Mike tells the detective that Dennis killed her in order to protect his blossoming football career and his relationship with Casey. Sandra is reluctant to believe him, as Katie tells her that Mike was obsessively in-love with Missy but never returned the feelings.

Katie recalls the events of the party and how she asked Mike to rekindle the brief romance they had years ago but he rejected her as he always held out hope Missy would love him back. Katie in anger almost sleeps with Dennis who wanted to get with her in order to make Mike jealous but turns him down after a brief kiss.

Sandra interrogates Dennis who says that Missy's death was an accident. Mike had pulled out the gun on Dennis in the hotel after conspiring with Missy to reveal the pregnancy to Casey, but Dennis grabs onto Missy and threatens Mike into putting the gun down. Mike lunges towards Dennis to try and free Missy but he unintentionally pulls the trigger and Missy is shot in the neck and bleeds out.

One thing Sandra can't help but think about is the fact that Mike had recorded most of the events that night but for some reason, never recorded the incident in the hotel. Katie insists he was always filming, especially when he was around Missy.
Sandra is not sure whom to believe and gathers all of the witnesses together in one room, she asks Mike again if there was video footage from the hotel room but he reiterates that he did not film any. She then tells them the truth about Missy's past, that there was no abortion, only a miscarriage. Missy's mother was institutionalised for most of her life and Missy herself also suffered from bipolar disorder and suicidal tendencies. Therefore, Sandra determines that Missy took them to the hotel that night to kill herself in front of Dennis as revenge. She left his football jersey behind as evidence to frame him and she knew Mike would go along with it to make Dennis suffer.
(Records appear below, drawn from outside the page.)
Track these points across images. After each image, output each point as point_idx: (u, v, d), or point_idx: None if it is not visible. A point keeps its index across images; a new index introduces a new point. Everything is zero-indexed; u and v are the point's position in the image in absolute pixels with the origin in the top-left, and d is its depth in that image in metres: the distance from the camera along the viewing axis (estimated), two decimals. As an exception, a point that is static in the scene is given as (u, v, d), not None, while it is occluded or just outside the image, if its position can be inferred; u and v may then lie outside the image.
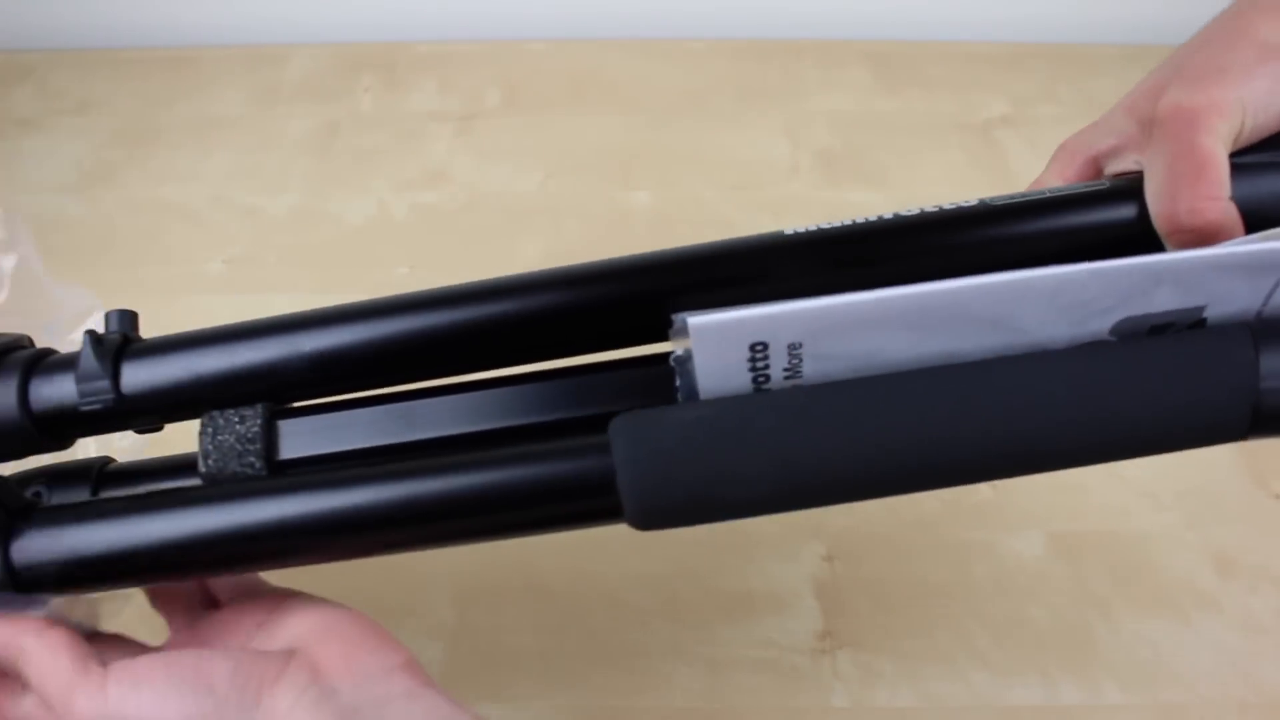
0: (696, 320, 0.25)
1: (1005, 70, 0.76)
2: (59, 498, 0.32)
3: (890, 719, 0.41)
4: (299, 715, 0.26)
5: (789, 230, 0.31)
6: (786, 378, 0.28)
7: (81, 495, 0.33)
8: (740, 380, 0.27)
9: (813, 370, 0.27)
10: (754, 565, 0.46)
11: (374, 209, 0.65)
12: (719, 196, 0.66)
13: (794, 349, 0.27)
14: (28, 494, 0.33)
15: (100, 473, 0.33)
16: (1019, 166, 0.68)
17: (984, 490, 0.48)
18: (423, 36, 0.80)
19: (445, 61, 0.77)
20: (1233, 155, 0.29)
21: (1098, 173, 0.33)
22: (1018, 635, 0.44)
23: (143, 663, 0.28)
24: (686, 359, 0.27)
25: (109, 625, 0.33)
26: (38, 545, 0.29)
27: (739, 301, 0.26)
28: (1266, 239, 0.25)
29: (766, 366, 0.27)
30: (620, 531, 0.49)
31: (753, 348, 0.27)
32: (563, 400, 0.31)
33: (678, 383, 0.28)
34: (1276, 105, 0.28)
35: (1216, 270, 0.26)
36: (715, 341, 0.26)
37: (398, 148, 0.70)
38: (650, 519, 0.27)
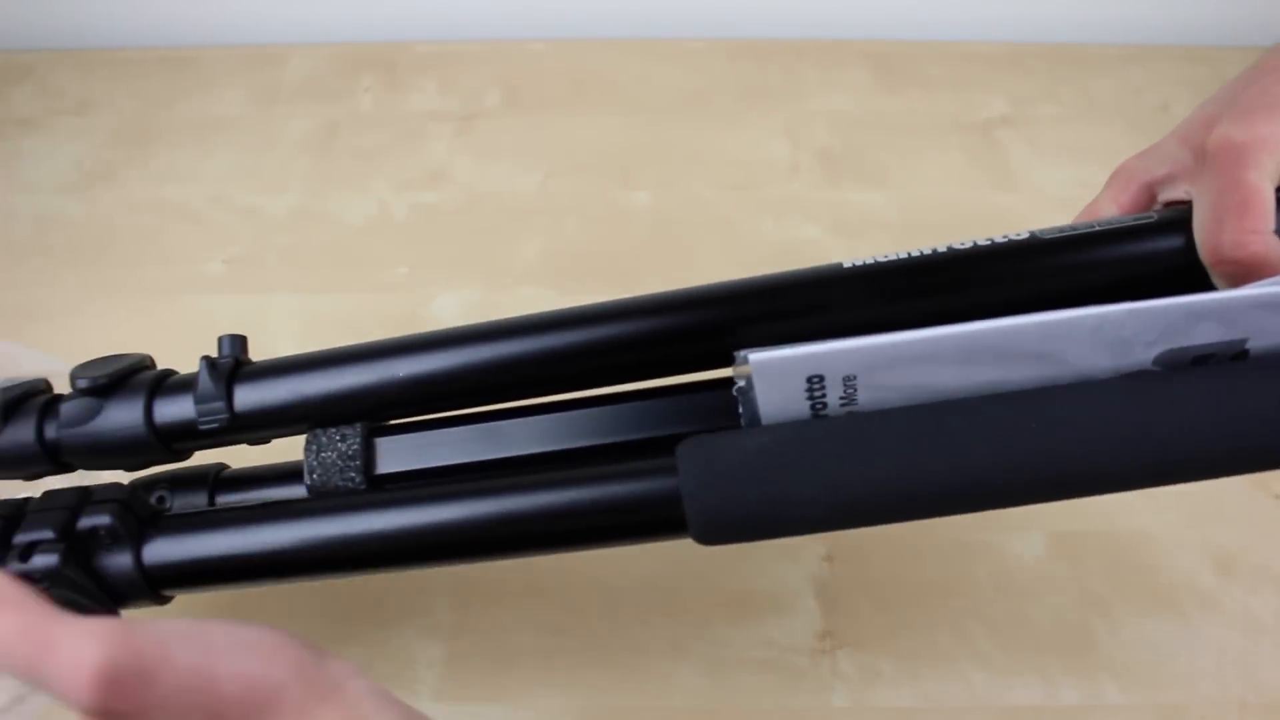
0: (757, 356, 0.27)
1: (1005, 70, 0.76)
2: (180, 501, 0.35)
3: (890, 719, 0.41)
4: (363, 682, 0.24)
5: (847, 263, 0.33)
6: (843, 405, 0.29)
7: (200, 499, 0.36)
8: (799, 408, 0.29)
9: (867, 399, 0.29)
10: (754, 565, 0.46)
11: (374, 209, 0.65)
12: (719, 196, 0.66)
13: (848, 381, 0.28)
14: (153, 497, 0.36)
15: (216, 478, 0.36)
16: (1019, 166, 0.68)
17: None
18: (423, 36, 0.80)
19: (445, 61, 0.77)
20: None
21: (1151, 199, 0.34)
22: (1018, 635, 0.44)
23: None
24: (749, 389, 0.29)
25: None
26: (165, 549, 0.32)
27: (801, 330, 0.30)
28: None
29: (823, 396, 0.29)
30: (620, 531, 0.49)
31: (809, 380, 0.28)
32: (635, 422, 0.34)
33: (740, 409, 0.30)
34: None
35: (1255, 308, 0.27)
36: (774, 375, 0.28)
37: (398, 148, 0.70)
38: (712, 536, 0.30)
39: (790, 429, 0.29)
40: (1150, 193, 0.34)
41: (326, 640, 0.44)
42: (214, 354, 0.35)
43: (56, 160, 0.58)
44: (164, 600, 0.34)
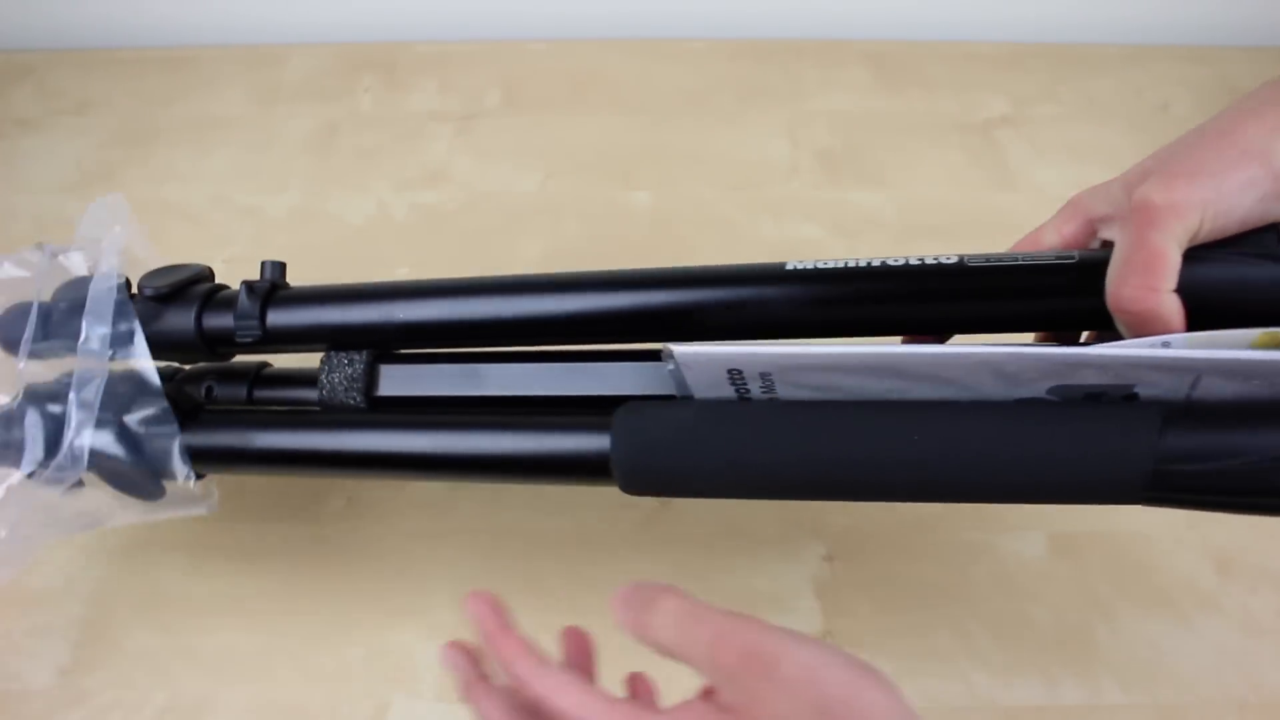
0: (680, 350, 0.32)
1: (1005, 70, 0.76)
2: (225, 391, 0.43)
3: (890, 719, 0.41)
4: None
5: (789, 265, 0.36)
6: (764, 392, 0.33)
7: (240, 391, 0.43)
8: (724, 390, 0.33)
9: (783, 391, 0.33)
10: (755, 565, 0.46)
11: (374, 209, 0.65)
12: (719, 196, 0.66)
13: (765, 376, 0.32)
14: (203, 386, 0.43)
15: (256, 375, 0.43)
16: (1019, 166, 0.68)
17: (984, 490, 0.48)
18: (423, 36, 0.80)
19: (445, 61, 0.78)
20: (1192, 249, 0.31)
21: (1093, 233, 0.36)
22: (1018, 635, 0.44)
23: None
24: (679, 372, 0.33)
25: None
26: (201, 439, 0.40)
27: (743, 319, 0.36)
28: (1188, 344, 0.29)
29: (745, 385, 0.33)
30: (621, 533, 0.49)
31: (730, 372, 0.32)
32: (590, 379, 0.39)
33: (674, 382, 0.34)
34: (1242, 207, 0.31)
35: (1133, 366, 0.29)
36: (698, 366, 0.33)
37: (398, 148, 0.70)
38: (633, 490, 0.36)
39: (707, 412, 0.34)
40: (1092, 228, 0.36)
41: (327, 639, 0.44)
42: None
43: (56, 160, 0.58)
44: (198, 476, 0.41)
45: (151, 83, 0.76)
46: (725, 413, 0.33)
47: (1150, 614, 0.44)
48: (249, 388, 0.43)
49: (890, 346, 0.30)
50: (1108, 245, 0.34)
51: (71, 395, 0.38)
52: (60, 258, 0.42)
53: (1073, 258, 0.34)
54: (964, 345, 0.30)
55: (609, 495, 0.49)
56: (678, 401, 0.35)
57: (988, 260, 0.34)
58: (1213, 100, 0.73)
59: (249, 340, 0.40)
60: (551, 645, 0.44)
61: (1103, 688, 0.42)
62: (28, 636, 0.44)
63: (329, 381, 0.40)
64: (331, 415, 0.40)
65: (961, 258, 0.34)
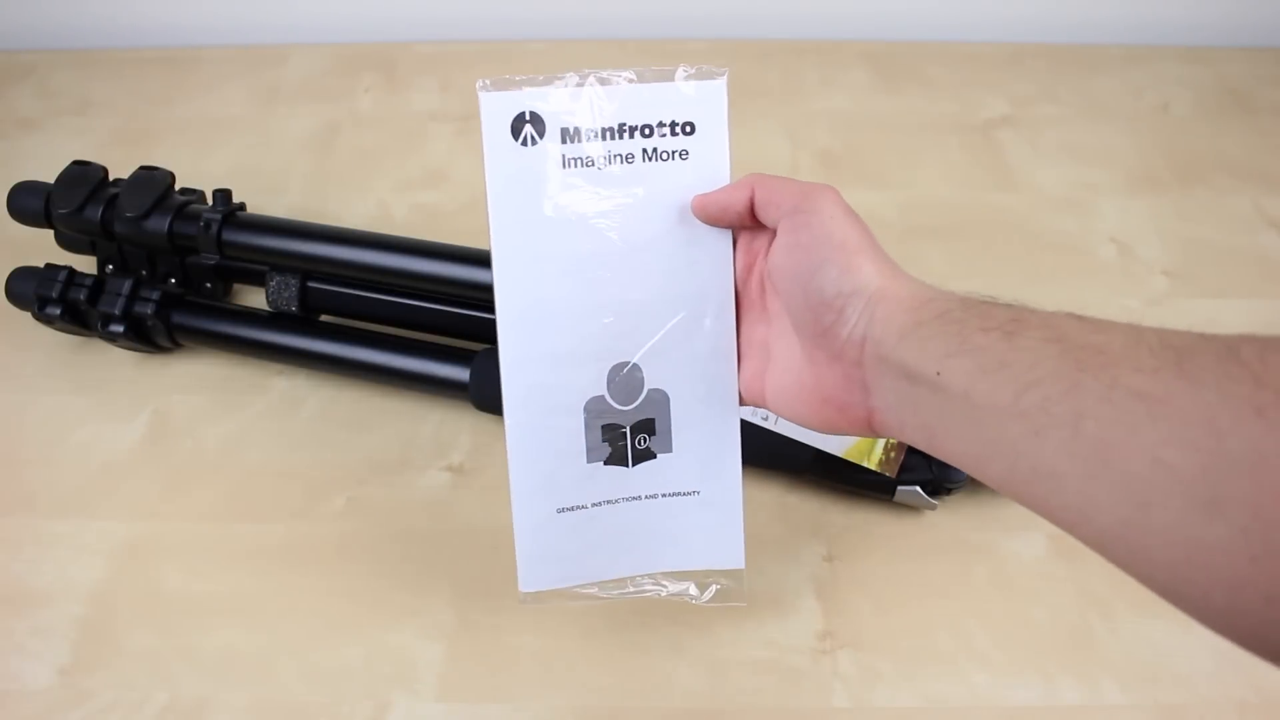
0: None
1: (1005, 70, 0.76)
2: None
3: (890, 719, 0.41)
4: None
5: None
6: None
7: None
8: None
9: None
10: (754, 565, 0.46)
11: (374, 209, 0.65)
12: (719, 196, 0.66)
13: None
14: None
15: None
16: (1019, 166, 0.68)
17: (984, 490, 0.48)
18: (423, 36, 0.80)
19: (445, 61, 0.78)
20: None
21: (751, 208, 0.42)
22: (1018, 635, 0.44)
23: None
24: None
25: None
26: (181, 319, 0.54)
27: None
28: None
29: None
30: (620, 531, 0.48)
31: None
32: (462, 328, 0.53)
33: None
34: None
35: None
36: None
37: (398, 148, 0.70)
38: (481, 407, 0.51)
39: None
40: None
41: (326, 640, 0.44)
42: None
43: (57, 160, 0.58)
44: (179, 345, 0.56)
45: (152, 83, 0.76)
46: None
47: (1150, 614, 0.44)
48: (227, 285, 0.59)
49: None
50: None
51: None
52: None
53: None
54: None
55: (609, 495, 0.50)
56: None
57: None
58: (1213, 100, 0.73)
59: (213, 262, 0.55)
60: (549, 643, 0.44)
61: (1102, 688, 0.42)
62: (28, 636, 0.44)
63: (272, 292, 0.53)
64: (278, 318, 0.54)
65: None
Sandra shows the entire group Missy's dead body in order to put across the severity of what happened to her and allows them all to leave. She keeps Mike behind for a moment to give him the card-game box that belonged to Missy. Mike, saddened by the death of Missy gives the box to Katie to take, who plans to go travelling by herself to clear her head.

Later, as Katie is set to depart, she looks inside the box and notices a tear in the fabric bottom. She finds a video camera memory card tucked inside which contains the missing footage from the night in the hotel room.

In the footage, Missy held up the gun to Dennis and threatens to call Casey and tell her the truth about their relationship but is double crossed by Mike who takes the gun from her. He grabs onto her and tells Missy he is tired of helping her constantly only for her to choose Dennis every time. Dennis says "game over" to Missy and pulls the trigger while the gun is in Mike's hand, killing her.

Mike is distraught over Missy's death and the plan was only to scare her but Dennis took it too far. He tells Mike to say it was a suicide but he refuses, grabs the camera and runs to hide the footage and therefore conceal his part in her death.

==Cast==
- Matt Lanter as Mike
- Sara Paxton as Katie
- Gillian Zinser as Missy
- Randy Wayne as Jack
- Darin Brooks as Brax
- Alice Evans as Sandra
- Torrance Coombs as Dennis
- Tiffany Mulheron as Angie
- Stephanie McIntosh as Casey Kass
- Henry Hereford as Constable Peter Franks

==Production==
Filming commenced on April 18, 2011 in Los Angeles. Matt Lanter revealed in a recent interview that his character, Mike, will be "pining after one girl (Gillian Zinser) and this other girl is pining after me (Sara Paxton) It’s like this whole web of desire. It always creates tension and drama."

==Reception==
On Rotten Tomatoes, a review aggregator the film holds a 22% liked it rating, with an average rating of 2.3/5 based on 216 user raters.